▶ **Job**
From the records below, output exactly the lines starting at the line with "София Неъматова" and ending at the line with "В небольшом американском пригороде живут", both of them included, but no pictures.

Stored data entries
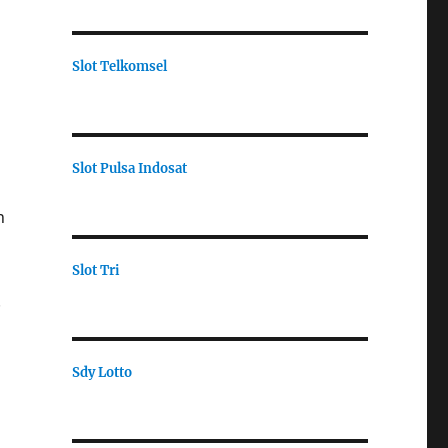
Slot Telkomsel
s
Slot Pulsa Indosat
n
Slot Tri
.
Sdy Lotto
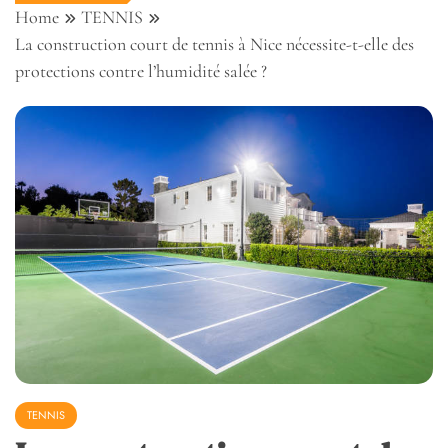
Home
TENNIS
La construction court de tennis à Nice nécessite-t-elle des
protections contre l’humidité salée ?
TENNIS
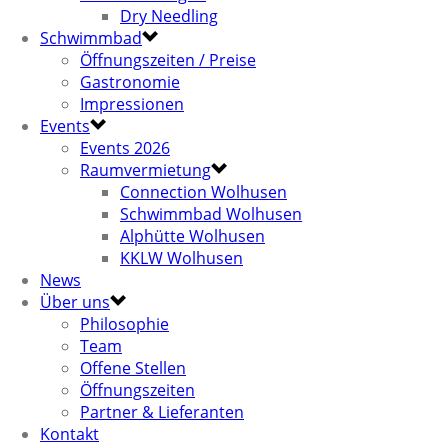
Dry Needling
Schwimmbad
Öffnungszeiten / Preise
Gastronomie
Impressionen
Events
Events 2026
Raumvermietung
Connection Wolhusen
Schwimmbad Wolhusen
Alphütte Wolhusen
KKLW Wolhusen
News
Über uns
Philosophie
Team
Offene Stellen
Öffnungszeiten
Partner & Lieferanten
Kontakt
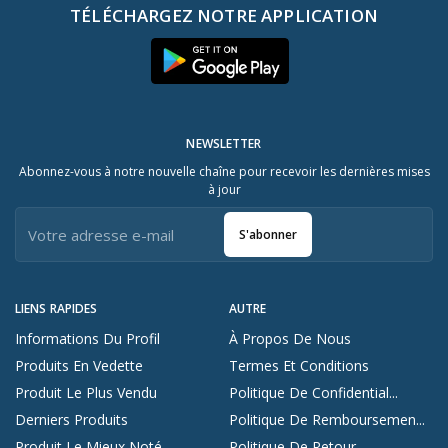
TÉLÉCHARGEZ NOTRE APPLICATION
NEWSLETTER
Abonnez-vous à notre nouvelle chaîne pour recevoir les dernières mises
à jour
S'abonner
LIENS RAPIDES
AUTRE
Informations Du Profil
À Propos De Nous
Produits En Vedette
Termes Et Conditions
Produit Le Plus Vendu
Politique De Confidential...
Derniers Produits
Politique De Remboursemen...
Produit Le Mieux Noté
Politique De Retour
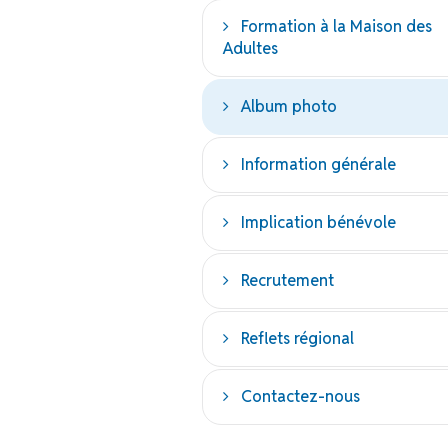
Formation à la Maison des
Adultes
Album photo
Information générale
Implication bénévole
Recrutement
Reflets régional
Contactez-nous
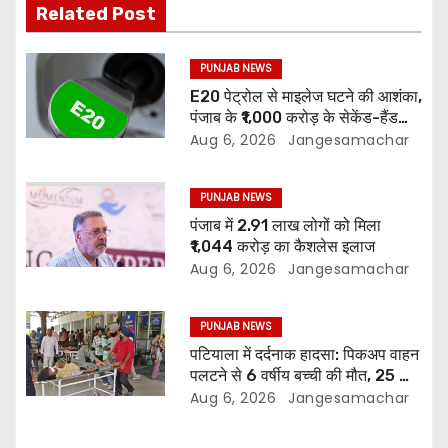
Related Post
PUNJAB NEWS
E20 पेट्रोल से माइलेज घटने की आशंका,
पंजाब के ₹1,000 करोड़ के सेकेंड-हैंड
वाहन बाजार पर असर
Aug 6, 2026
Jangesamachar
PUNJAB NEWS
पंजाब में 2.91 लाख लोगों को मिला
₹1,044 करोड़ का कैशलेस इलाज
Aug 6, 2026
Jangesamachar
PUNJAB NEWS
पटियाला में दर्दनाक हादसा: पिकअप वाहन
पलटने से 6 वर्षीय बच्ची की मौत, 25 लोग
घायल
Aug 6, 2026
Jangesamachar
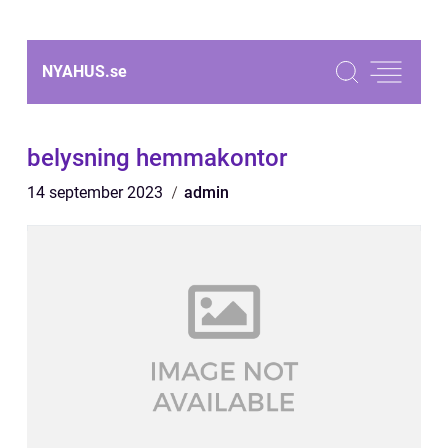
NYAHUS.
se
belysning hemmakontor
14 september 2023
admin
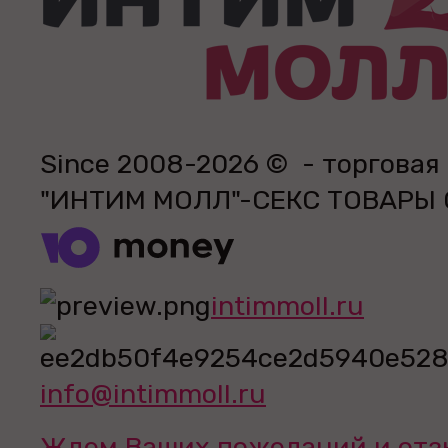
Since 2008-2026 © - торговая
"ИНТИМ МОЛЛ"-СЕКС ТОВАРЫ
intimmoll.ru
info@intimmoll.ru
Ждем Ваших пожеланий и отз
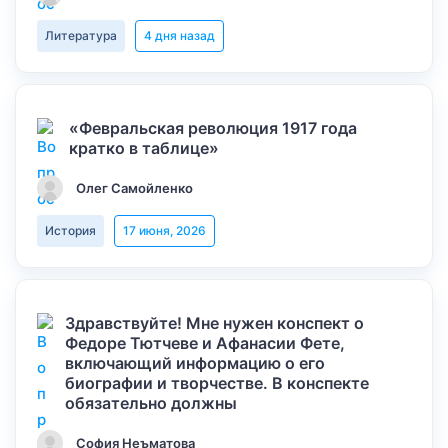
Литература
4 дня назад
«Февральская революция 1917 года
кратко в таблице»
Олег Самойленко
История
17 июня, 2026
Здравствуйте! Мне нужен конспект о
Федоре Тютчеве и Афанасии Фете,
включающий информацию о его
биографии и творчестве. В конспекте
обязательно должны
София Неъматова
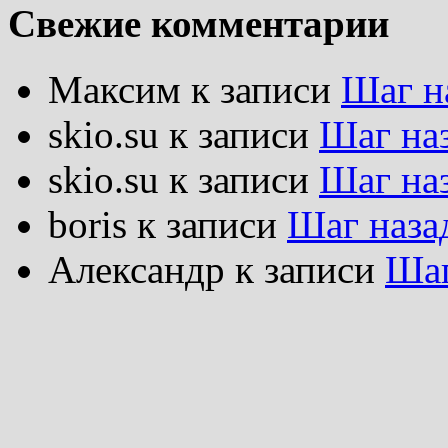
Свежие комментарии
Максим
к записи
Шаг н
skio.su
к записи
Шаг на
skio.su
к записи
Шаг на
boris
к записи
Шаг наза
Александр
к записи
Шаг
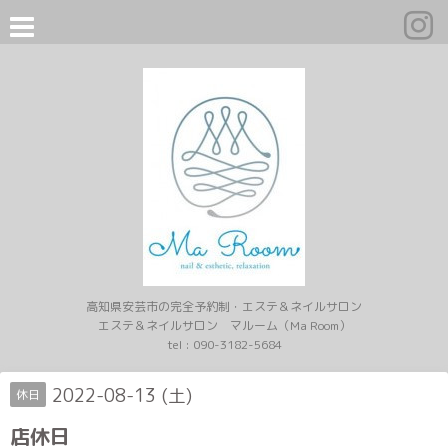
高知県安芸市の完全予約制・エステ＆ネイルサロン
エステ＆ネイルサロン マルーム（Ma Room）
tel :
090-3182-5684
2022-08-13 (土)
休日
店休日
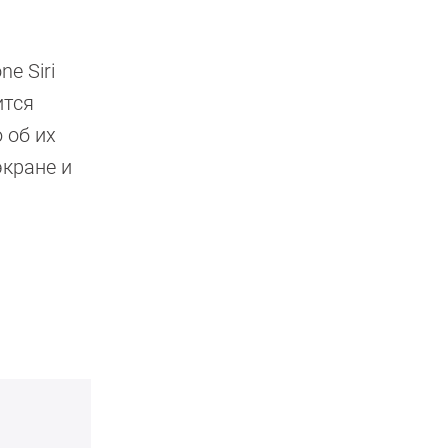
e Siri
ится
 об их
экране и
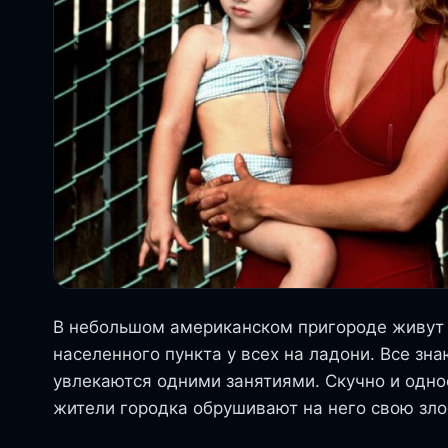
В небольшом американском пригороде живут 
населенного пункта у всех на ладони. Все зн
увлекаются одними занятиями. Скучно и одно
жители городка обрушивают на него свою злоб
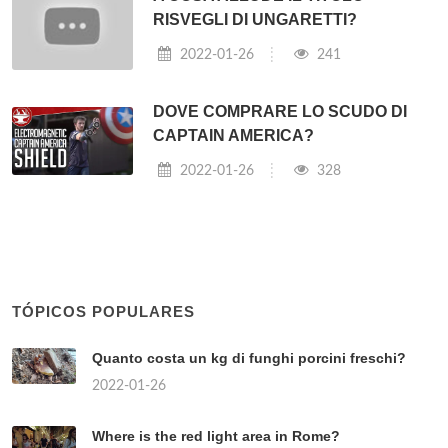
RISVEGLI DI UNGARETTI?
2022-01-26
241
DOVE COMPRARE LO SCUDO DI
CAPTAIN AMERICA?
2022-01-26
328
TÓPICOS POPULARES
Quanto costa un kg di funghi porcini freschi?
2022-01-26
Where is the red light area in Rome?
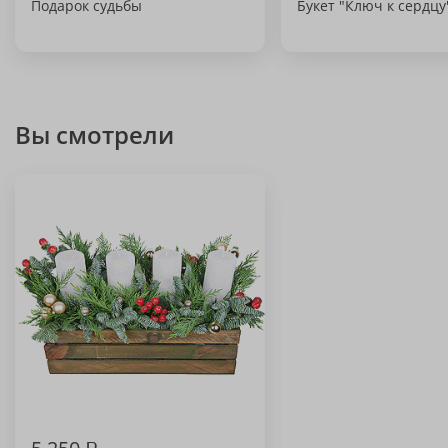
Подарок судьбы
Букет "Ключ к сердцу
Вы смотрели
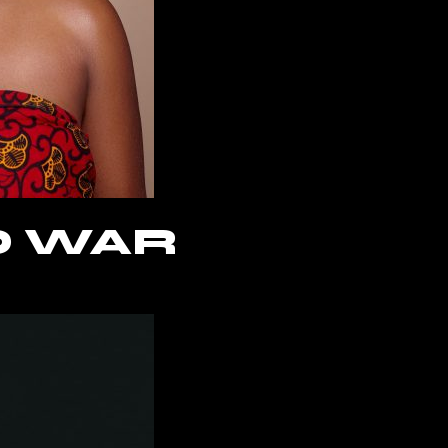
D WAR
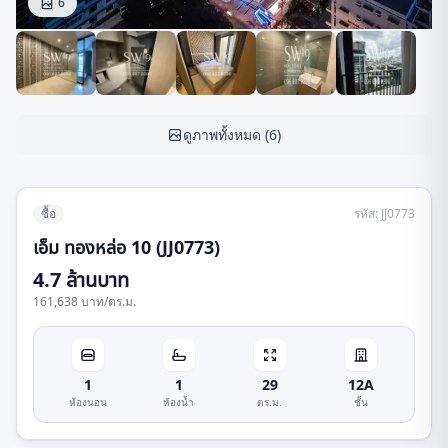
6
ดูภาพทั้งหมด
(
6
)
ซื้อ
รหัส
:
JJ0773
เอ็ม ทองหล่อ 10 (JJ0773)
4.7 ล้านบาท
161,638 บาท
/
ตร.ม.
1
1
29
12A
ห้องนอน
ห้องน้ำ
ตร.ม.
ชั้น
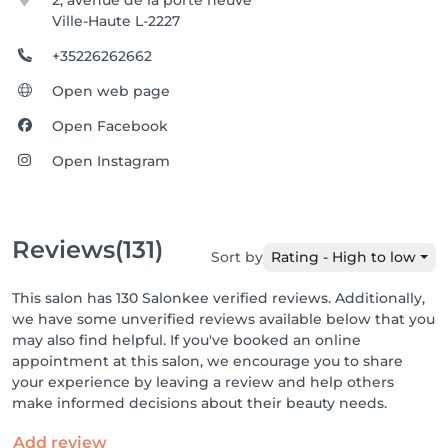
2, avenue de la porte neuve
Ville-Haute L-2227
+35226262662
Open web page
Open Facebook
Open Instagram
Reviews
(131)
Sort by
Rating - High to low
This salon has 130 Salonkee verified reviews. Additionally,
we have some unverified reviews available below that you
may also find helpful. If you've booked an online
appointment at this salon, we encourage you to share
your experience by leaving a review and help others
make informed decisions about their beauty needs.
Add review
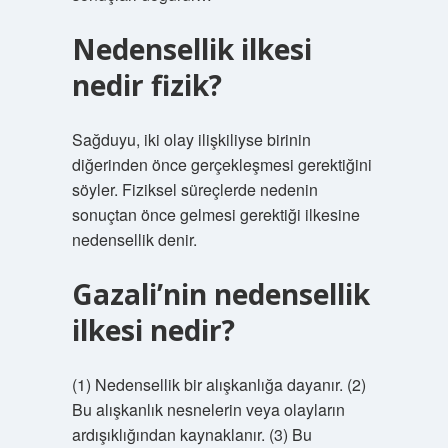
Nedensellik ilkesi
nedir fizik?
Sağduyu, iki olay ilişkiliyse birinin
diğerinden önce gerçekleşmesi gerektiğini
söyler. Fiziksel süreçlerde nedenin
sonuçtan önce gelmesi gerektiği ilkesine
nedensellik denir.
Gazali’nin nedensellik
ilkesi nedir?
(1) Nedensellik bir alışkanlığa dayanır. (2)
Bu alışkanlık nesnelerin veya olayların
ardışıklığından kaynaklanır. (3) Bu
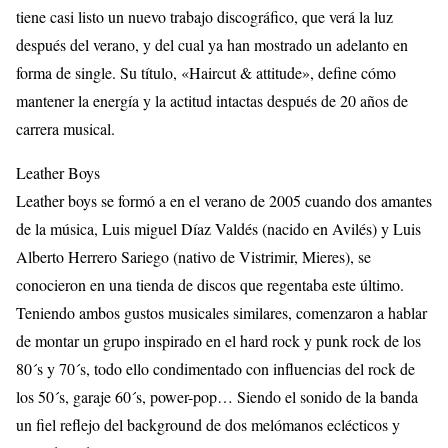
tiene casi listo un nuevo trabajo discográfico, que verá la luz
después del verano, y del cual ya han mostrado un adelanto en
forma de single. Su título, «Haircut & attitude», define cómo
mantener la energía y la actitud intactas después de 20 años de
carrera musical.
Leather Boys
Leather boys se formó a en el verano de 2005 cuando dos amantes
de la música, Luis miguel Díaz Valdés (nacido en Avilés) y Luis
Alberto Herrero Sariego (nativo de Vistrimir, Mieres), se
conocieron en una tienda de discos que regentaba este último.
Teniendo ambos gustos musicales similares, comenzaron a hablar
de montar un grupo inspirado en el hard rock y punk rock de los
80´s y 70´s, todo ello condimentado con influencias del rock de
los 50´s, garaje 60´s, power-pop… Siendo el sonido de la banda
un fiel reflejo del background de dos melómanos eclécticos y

▶ **Solution to this task**
София Неъматова
Свежие комментарии
Максим
к записи
Шаг н
skio.su
к записи
Шаг на
skio.su
к записи
Шаг на
boris
к записи
Шаг наза
Александр
к записи
Шаг
高知県安芸市の完全予約制・エステ＆ネイルサロン
エステ＆ネイルサロン マルーム（Ma Room）
tel :
090-3182-5684
2022-08-13 (土)
休日
店休日
e Siri
ится
 об их
экране и
В небольшом американском пригороде живут 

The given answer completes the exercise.